TEXTE PRÉSENTÉ:
++++++

Traduction d’un texte de Chen Yaoting intitulé 陈耀庭先生谈太极拳先师们对腰胯练法的要求 publié le 1 octobre 2021 sur le site sohu.com
Chen Yaoting (陈耀庭), né en janvier 1937 à Hangzhou, est professeur à l’Université de Chimie de Pékin et un scientifique renommé dans le domaine des matériaux en Chine. Il bénéficie d’une allocation spéciale du Conseil d’État. Amateur de taiji quan, il a commencé à apprendre la forme traditionnelle du style Yang auprès de Niu Chunming au début des années 1950. Dans les années 1960, après avoir déménagé à Pékin, il a suivi l’enseignement de Liu Wancang (刘晚仓), un maître réputé du style Wu de Taijiquan, et a étudié ce style ainsi que le tuishou (poussée des mains) pendant plus de dix ans. Durant les années 1970 et 1980, il a appris la forme traditionnelle du style Yang transmise par Wang Yongquan sous la direction de Gao Zhankui et Zhu Huaiyuan. Il a également reçu les enseignements de grands maîtres de l’ancienne génération tels que Wu Tunan, Yang Yuting, Wang Peisheng (王培生), Sun Jianyun (孙剑云) et Hao Shaoru (郝少如). Actuellement, il est vice-président honoraire de l’Association de recherche sur le taiji quan de Wang Yongquan à Pékin.
Pour bien pratiquer le taiji quan, le rôle des hanches (胯 kuà) et de la taille (腰 yāo) est essentiel, cela est connu de tous. Cependant, en observant les méthodes d’entraînement de nombreuses personnes aujourd’hui, il semble qu’elles diffèrent, voire contredisent, les exigences des maîtres renommés de taiji quan. Je souhaite partager les enseignements que j’ai reçus et observés auprès de mes maîtres au cours des près de soixante dernières années sur les méthodes d’entraînement des hanches et de la taille, afin de fournir une référence aux passionnés de taiji quan.

++++++

MATÉRIEL FOURNI:

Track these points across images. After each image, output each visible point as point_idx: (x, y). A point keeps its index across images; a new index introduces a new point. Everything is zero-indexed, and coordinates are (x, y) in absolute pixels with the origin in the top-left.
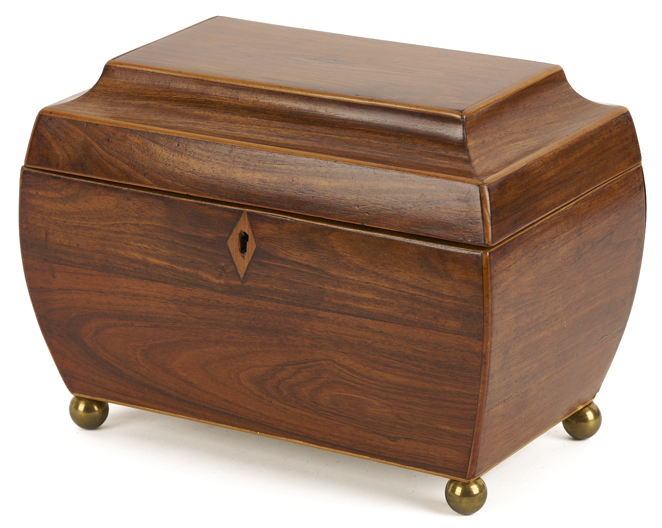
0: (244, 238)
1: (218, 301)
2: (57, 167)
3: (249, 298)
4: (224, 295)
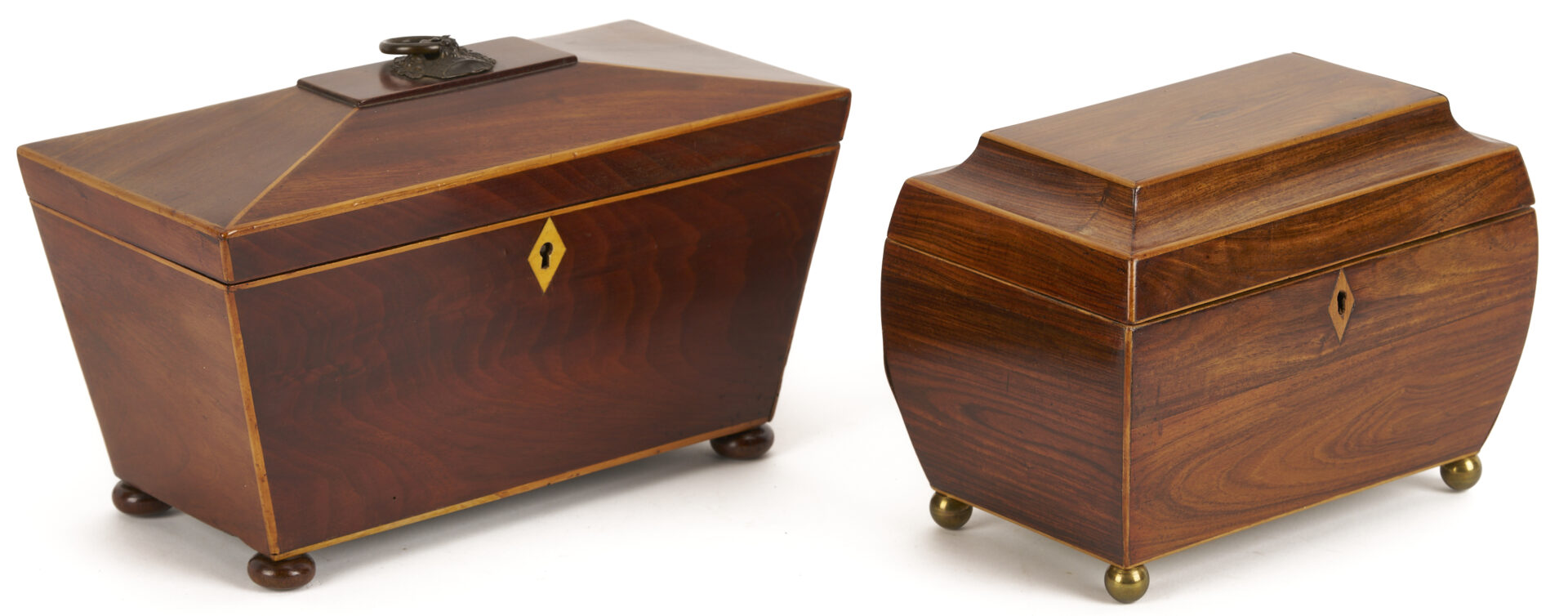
0: (1341, 298)
1: (1316, 378)
3: (1344, 358)
4: (1322, 368)
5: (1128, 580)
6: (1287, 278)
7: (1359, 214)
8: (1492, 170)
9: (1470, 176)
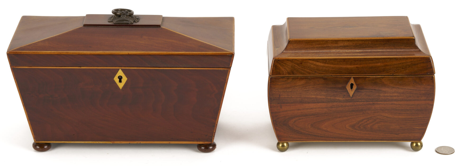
0: (352, 85)
1: (342, 105)
3: (353, 102)
4: (344, 103)
5: (283, 146)
6: (331, 75)
7: (362, 63)
8: (418, 61)
9: (409, 61)
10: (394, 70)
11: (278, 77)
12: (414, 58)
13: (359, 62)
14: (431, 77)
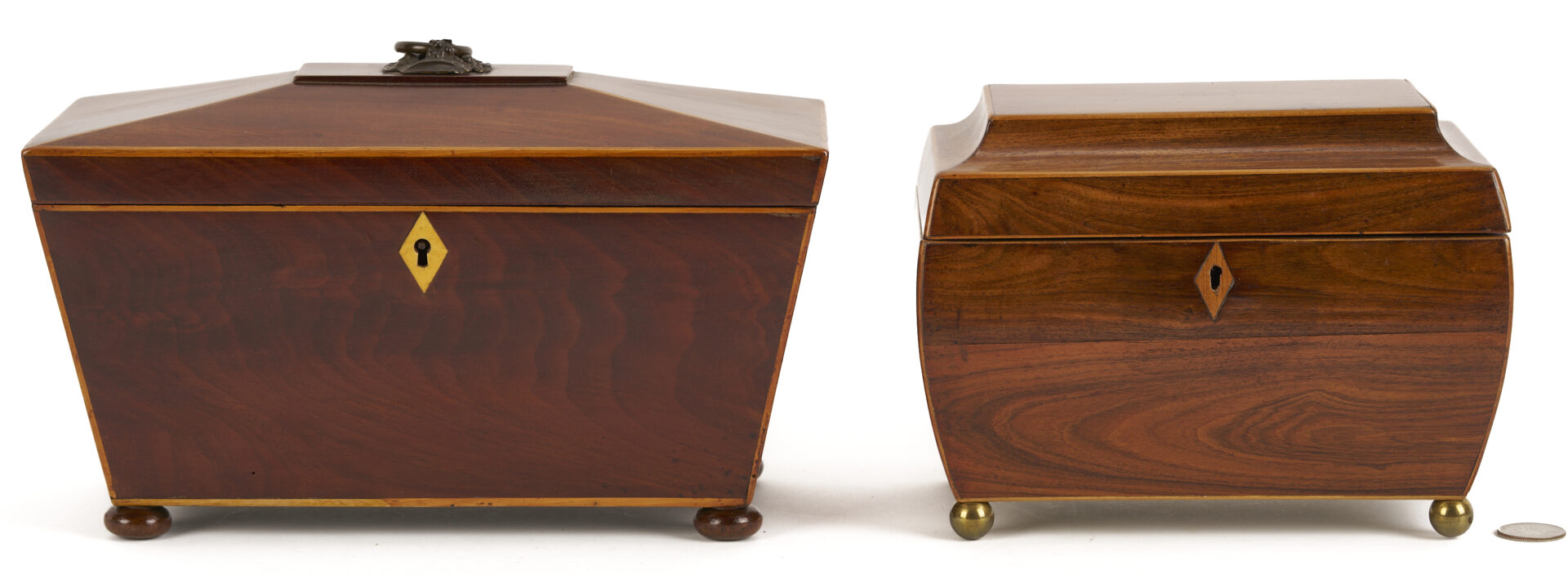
0: (1216, 273)
1: (1182, 350)
2: (971, 233)
3: (1222, 338)
4: (1190, 341)
5: (973, 515)
6: (1140, 236)
7: (1250, 193)
8: (1448, 184)
9: (1416, 185)
10: (1365, 218)
11: (952, 242)
12: (1436, 174)
13: (1240, 190)
14: (1497, 243)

++++++

DÉTAILS DE L'EXERCICE: D'après le texte sur Chen Yaoting, qui lui a enseigné la forme traditionnelle du style Yang au début des années 1950 ?

RÉPONSE ATTENDUE: Niu Chunming.